Author: Robert Hyatt
Date: 09:23:53 09/03/01
Go up one level in this thread
On September 03, 2001 at 12:06:26, Vincent Diepeveen wrote: >On September 02, 2001 at 17:26:31, Tom Kerrigan wrote: > >>On September 01, 2001 at 08:40:46, Vincent Diepeveen wrote: >[snip] > >>>completely (especially price range), as well from the >>>servers from alpha and especially from SUN and all other cpu >>>brands when running 32 bits (computerchess) software, >> >>Seems like lots of computer chess programs are 64 bit now, and the Alpha can >>more than hold its own against any PC processor running either 32 or 64 bit >>code. > >This is what i mean, an alpha 2 processor is around $20000 in the >store now. that's for a 833Mhz dual alpha. > >A dual 1.2Ghz K7 of course blows that away for DIEP. > >An alpha 633Mhz (21164) used to be for diep around the same >speed like a PII at 380Mhz. > >And the PII was 17.3% faster than a PII >the K7 is another 10% faster than a P3 >the palomino i have now is another few % faster. > >21264 has about the same number of registers as a K7, >and the 21264 has huge costs for branch mispredictions. >The 4 instructions a clock it sometimes can do hardly make up >for the lack of 400Mhz in speed. > >And that for a factor of 10 in price difference... > >>-Tom Your numbers are simply wrong. You are using a poorly behaved program, written to work well in a 32 bit machine, to judge a 64 bit cpu.
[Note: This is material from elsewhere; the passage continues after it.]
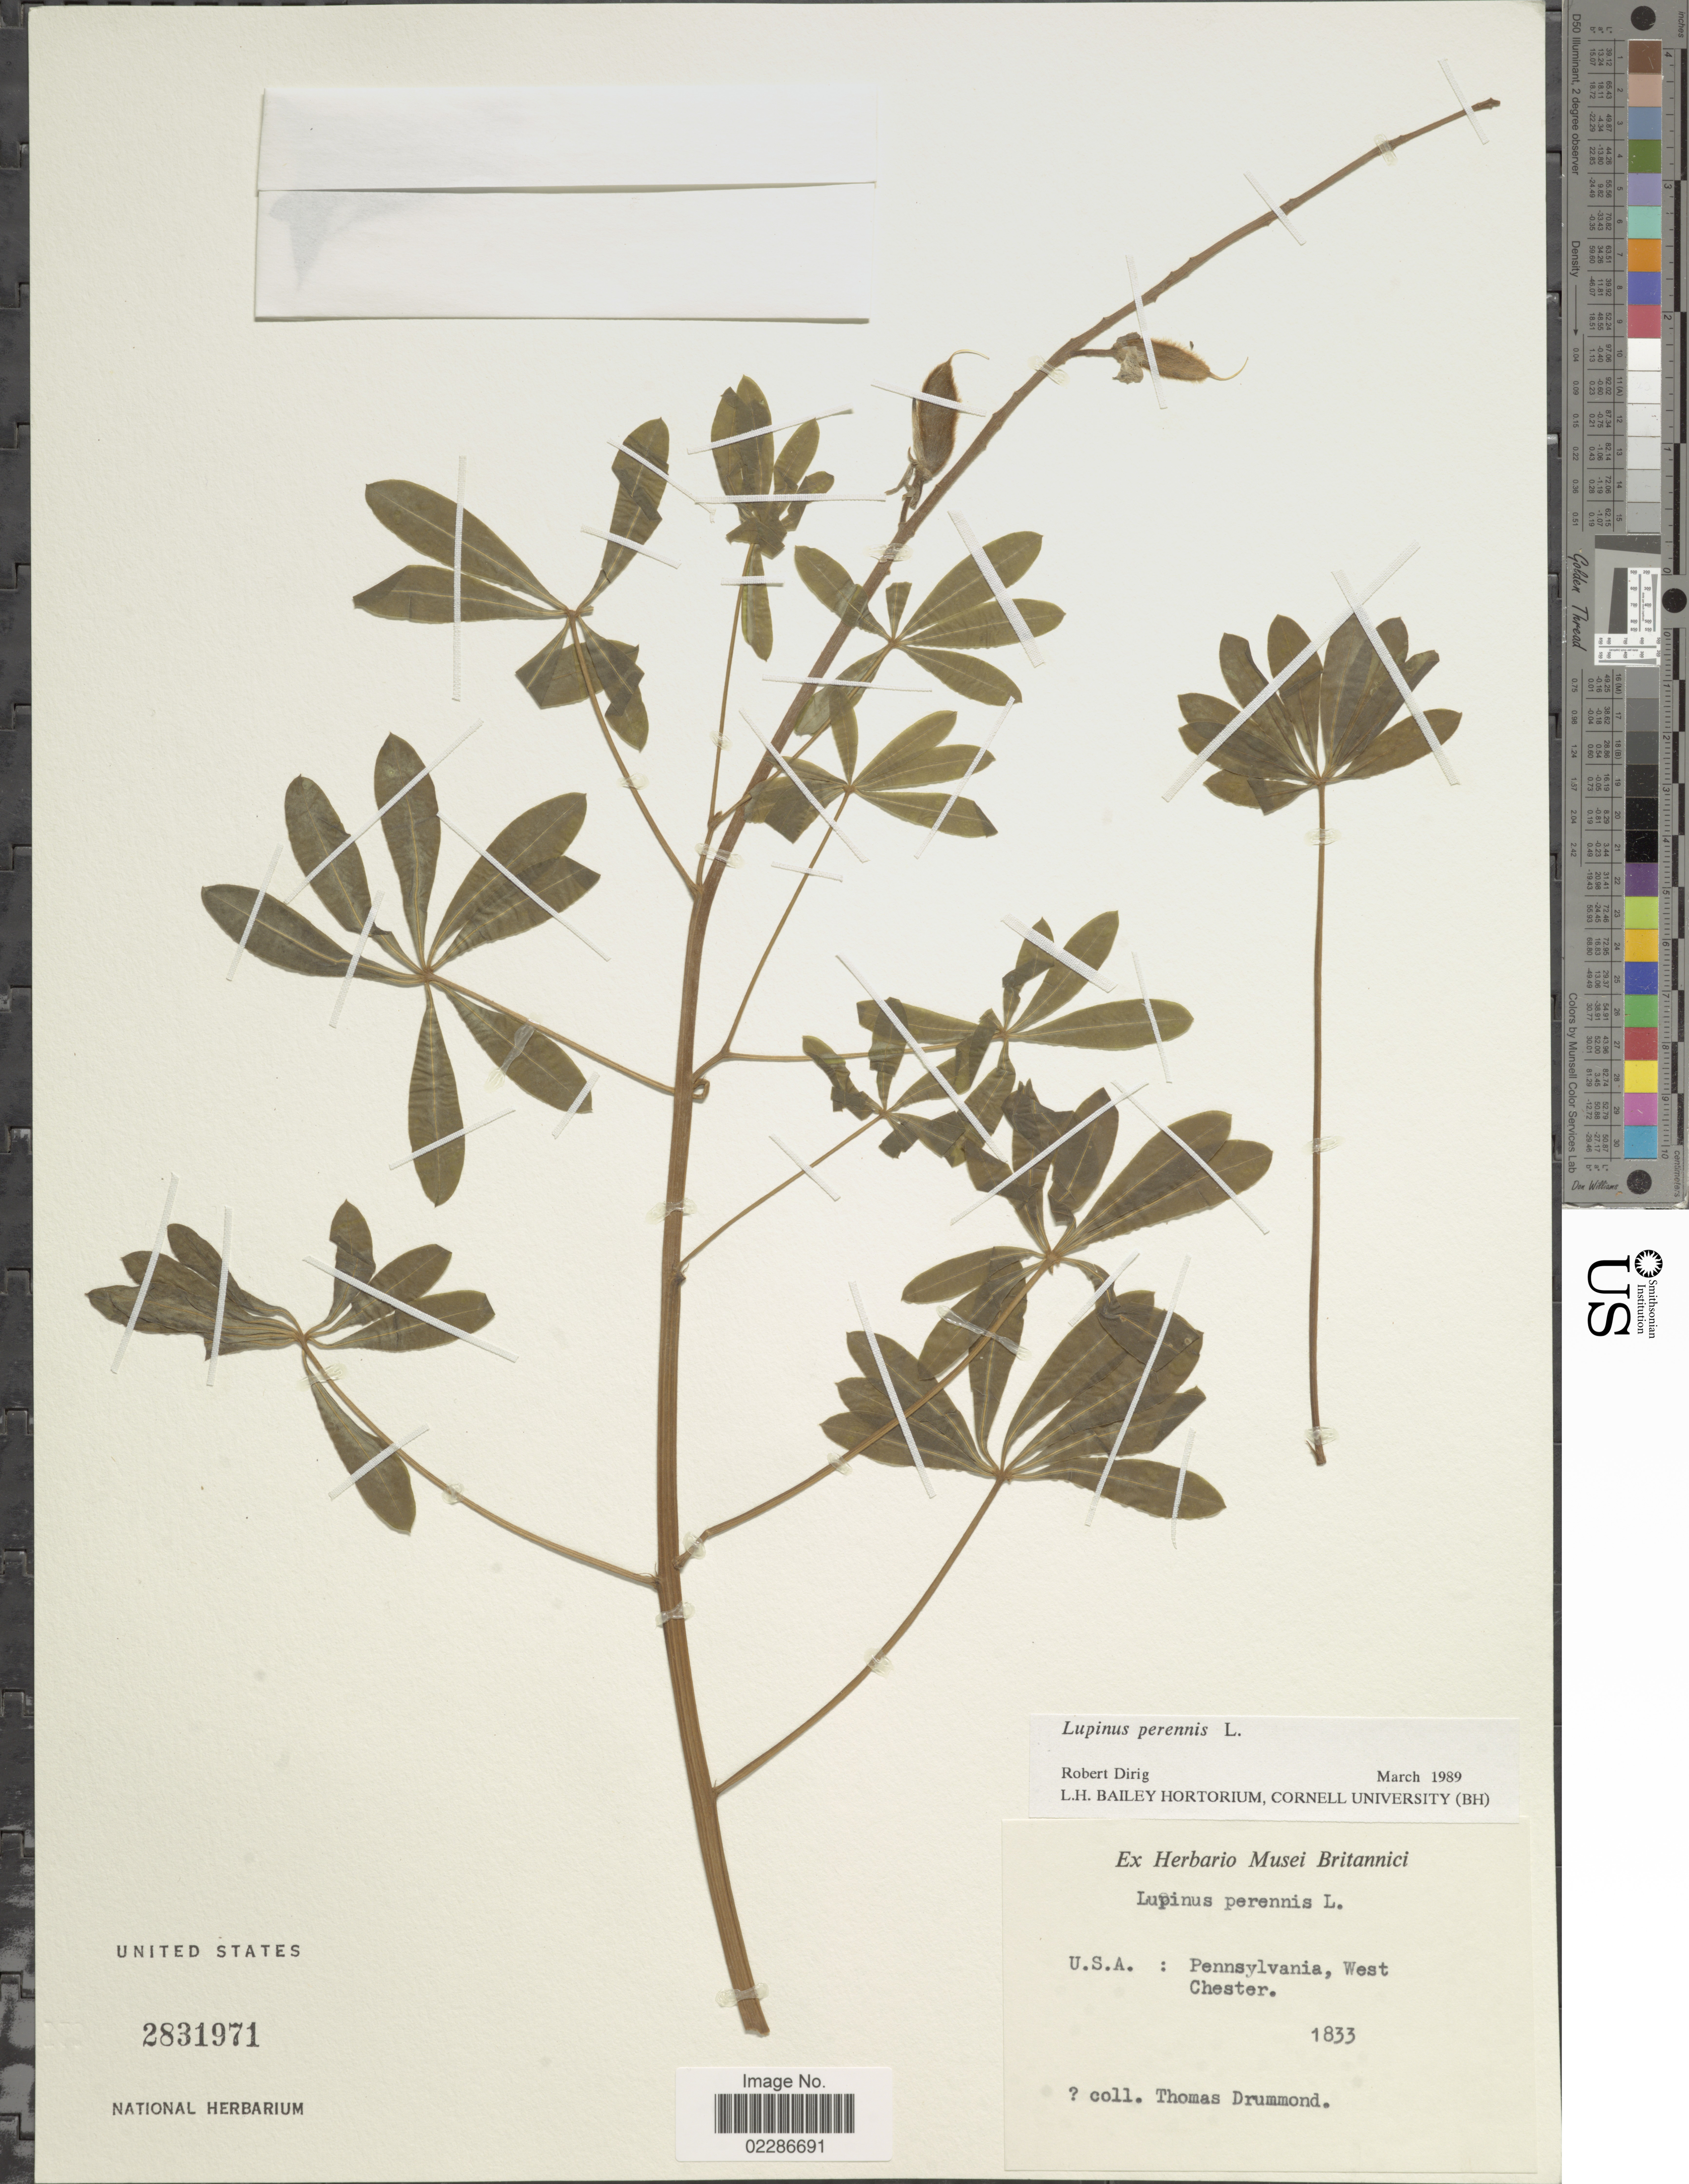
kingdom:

The 21264 for crafty will rip the cover off of any PIII/PIV you care to drag up, even though the alpha isn't running anywhere near the same clock rate. Your program would also die on a Cray, because you haven't given any thought in how to use a Cray's unique features. But that doesn't mean _everybody_ is in the same boat on 64 bit machines. And once you start to use the features they offer, the performance gains are impressive. The old saying "garbage in garbage out" still holds. You have to have a program that is designed for the architecture.